— DIRECTIONS FOR THIS TASK —
Search the entries below for the word "round", then copy each line in which it is found.

— GIVEN DATA —
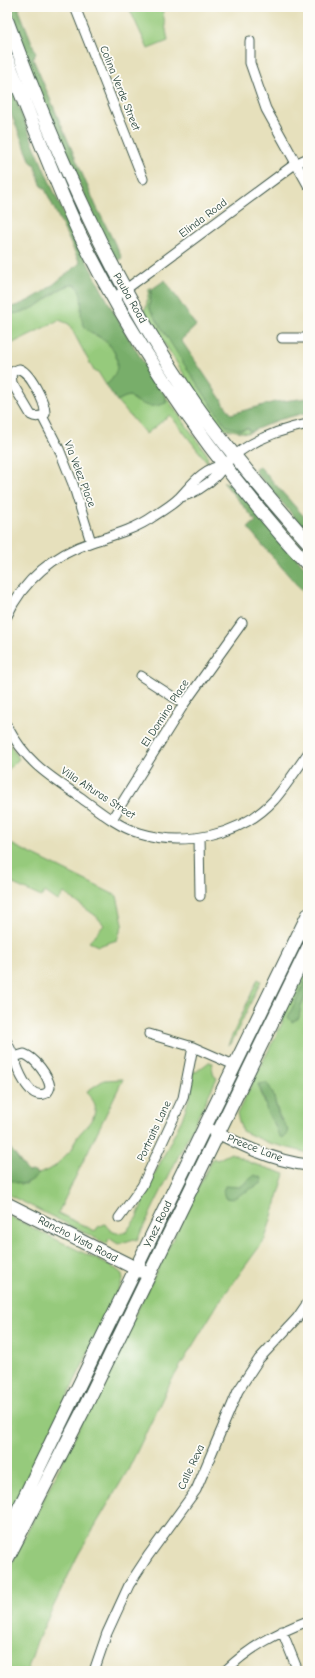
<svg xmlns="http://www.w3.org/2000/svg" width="315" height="1678" font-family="'Comic Neue',sans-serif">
  <rect width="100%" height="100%" fill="#fdfcf7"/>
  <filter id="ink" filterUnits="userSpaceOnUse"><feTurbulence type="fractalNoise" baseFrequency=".025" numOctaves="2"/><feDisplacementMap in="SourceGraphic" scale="8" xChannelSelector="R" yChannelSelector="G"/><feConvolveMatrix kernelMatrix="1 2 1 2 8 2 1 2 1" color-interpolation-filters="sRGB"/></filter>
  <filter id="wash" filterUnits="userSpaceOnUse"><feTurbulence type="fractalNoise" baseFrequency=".012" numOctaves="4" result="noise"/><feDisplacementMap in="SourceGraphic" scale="16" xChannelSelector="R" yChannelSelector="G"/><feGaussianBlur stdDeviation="0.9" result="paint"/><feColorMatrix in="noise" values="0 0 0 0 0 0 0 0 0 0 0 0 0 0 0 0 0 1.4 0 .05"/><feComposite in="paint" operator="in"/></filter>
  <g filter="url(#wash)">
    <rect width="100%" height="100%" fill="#e6e0bc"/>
    <path fill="#96ca7b" stroke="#5a8458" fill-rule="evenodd" d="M 126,7 L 162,7 L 168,41 L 148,49 L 129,8 Z
      M 71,285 L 76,285 L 80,290 L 93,334 C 115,343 128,368 106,385 L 98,372 L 94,371 L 69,324 L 59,320 L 7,346 L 7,315 C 17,313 27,311 37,306 C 49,299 58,288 71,285 Z
      M 151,287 L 149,308 L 226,426 L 248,428 L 250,432 L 247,433 L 226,429 L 224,431 L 198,396 L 143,310 L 146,308 L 149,289 Z
      M 130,396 L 135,401 L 166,403 L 166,397 L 207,454 L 208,463 L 170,415 L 146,434 L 117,401 L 125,397 Z
      M 10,745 L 19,759 L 7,771 L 7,747 Z
      M 7,842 L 117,896 L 123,923 L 117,940 L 98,946 L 89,942 L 104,925 L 96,916 L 64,893 L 58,901 L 45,892 L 41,897 L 7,881 Z
      M 308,959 L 308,1153 L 269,1143 L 242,1131 L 237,1114 L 283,1021 L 278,1019 ZM 258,1084 L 272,1091 L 279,1115 L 288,1131 L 280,1137 L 274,1123 L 270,1118 Z
      M 258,979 L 261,981 L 231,1044 L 228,1045 Z
      M 209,1062 L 213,1063 L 212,1067 L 214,1076 L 217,1078 L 137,1240 L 134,1239 L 118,1244 L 109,1238 L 107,1244 L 7,1194 L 7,1177 L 20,1184 L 26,1184 L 39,1174 L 54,1167 L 73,1148 C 74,1132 98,1123 95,1105 C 94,1101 89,1095 87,1091 L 104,1080 L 123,1079 L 58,1213 L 95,1231 L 98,1227 L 105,1224 C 110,1232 117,1235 126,1232 L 137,1217 L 151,1181 L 182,1119 L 191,1093 L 193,1071 L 196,1072 Z
      M 231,1153 L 251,1163 L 285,1174 L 265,1239 L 219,1302 L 170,1383 L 128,1470 L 78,1555 L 37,1641 L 27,1671 L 7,1671 L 7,1573 L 213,1158 L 217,1160 Z
      M 7,1215 L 116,1269 L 122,1274 L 123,1280 L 7,1523 Z"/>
    <path fill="#78ae6b" stroke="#4c7650" d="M 11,7 L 20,7 L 19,10 L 36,53 L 33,59 L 96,206 L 122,258 L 117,261 L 107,247 L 25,57 L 10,13 Z
      M 7,76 C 49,189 99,298 166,397 L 166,403 C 152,409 141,406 130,396 L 125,397 L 117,401 L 106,385 C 124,371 119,348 100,337 C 95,334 88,332 85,327 C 76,314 87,298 76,285 C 61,283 49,299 37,306 C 28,311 18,313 7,315 L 7,308 C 35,303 58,280 80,263 L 44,187 L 42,187 L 34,164 L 31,162 L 7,104 Z
      M 165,280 L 196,326 L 181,340 L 231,414 L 275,402 L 308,398 L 308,412 L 278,420 L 250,432 L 248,428 L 241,430 L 226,426 L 189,372 L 149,308 L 152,289 Z
      M 259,466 L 308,521 L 308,533 L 254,470 Z
      M 223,482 L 233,484 L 308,571 L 308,598 L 248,528 L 256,521 Z
      M 308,975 L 308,991 L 301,1006 L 299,1018 L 292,1022 L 288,1017 Z
      M 266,1083 C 275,1089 275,1111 281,1120 C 285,1125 289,1128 287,1134 L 283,1138 L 279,1136 L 274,1123 L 267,1112 L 264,1098 L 258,1084 Z
      M 7,1144 L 28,1172 L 32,1171 L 39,1174 C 29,1184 19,1188 7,1177 Z
      M 255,1175 L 262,1178 L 262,1183 L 232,1199 L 225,1198 L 223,1191 L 225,1186 L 240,1187 Z"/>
  </g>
  <g filter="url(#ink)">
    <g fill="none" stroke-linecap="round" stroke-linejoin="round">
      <defs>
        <path id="minor" d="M 75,7 L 143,179
          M 250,41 L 250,63 L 266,109 L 308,185
          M 114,298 L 295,164 L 308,158
          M 282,338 L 308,338
          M 19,369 C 29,371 46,403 45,414 C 40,417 36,418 31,415 L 12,383 L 11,374 L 14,371 Z
          M 42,416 L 59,449 L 73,484 L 91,542
          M 179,498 C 194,493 205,487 216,476 C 220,473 222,467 225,464 C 248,441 277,430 308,424
          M 7,616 C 23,580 55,554 92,542 C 114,535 136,529 154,516 C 162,511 172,505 179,498 C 194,482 202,469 224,465
          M 141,676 L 184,704
          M 7,726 C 26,762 48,775 80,797 C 98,810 118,827 139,833 C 184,847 241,836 274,800 C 286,786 297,769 308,753
          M 112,819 L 184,704 L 242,623
          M 199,838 L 200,896
          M 149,1034 L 193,1047 L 234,1065
          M 7,1042 L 14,1057
          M 24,1054 C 35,1058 48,1075 50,1087 C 49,1091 48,1093 44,1094 C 28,1099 17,1068 14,1057 Z
          M 119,1218 L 142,1186 L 183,1098 L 193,1047
          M 282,1631 L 298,1671
          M 94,1671 L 107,1633 L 129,1585 L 148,1556 L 196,1490 L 238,1391 L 259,1359 L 297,1318 L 308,1302
          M 225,1671 C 250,1647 276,1633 308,1621"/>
        <path id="tertiary" d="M 204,1126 C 236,1143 272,1161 308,1165"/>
        <path id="secondary" d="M 7,21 C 57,156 114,287 196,405 C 230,453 269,498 308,542
          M 7,59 C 31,118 53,177 80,235 C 139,355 218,466 308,565
          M 7,1204 L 143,1272
          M 7,1533 L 308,915
          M 7,1559 L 85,1407 L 308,948"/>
      </defs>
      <use href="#minor" stroke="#3d5548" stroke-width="11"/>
      <use href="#tertiary" stroke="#3d5548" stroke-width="13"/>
      <use href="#secondary" stroke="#3d5548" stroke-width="15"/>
      <use href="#minor" stroke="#fff" stroke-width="9"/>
      <use href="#tertiary" stroke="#fff" stroke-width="11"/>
      <use href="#secondary" stroke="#fff" stroke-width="13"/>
    </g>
  </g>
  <g text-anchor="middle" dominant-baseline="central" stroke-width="3.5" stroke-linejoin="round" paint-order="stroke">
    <g font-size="11" fill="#1f3d34" stroke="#fdfcf7">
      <text transform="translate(120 88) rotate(68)">Colina Verde Street</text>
      <text transform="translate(203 218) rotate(-37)">Elinda Road</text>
      <text transform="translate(130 298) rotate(60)">Pauba Road</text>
      <text transform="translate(80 474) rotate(69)">Via Velez Place</text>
      <text transform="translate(165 713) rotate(-57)">El Domino Place</text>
      <text transform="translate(98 793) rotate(33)">Villa Alturas Street</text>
      <text transform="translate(154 1131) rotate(-65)">Portraits Lane</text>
      <text transform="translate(255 1148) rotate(21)">Preece Lane</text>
      <text transform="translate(158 1224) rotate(-64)">Ynez Road</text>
      <text transform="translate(78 1239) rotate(27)">Rancho Vista Road</text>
      <text transform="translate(191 1467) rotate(-65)">Calle Reva</text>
    </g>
  </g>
  <rect width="315" height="1678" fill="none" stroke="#fdfcf7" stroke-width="24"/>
</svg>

— REPLY TO THE TASK —
    <g fill="none" stroke-linecap="round" stroke-linejoin="round">
  <g text-anchor="middle" dominant-baseline="central" stroke-width="3.5" stroke-linejoin="round" paint-order="stroke">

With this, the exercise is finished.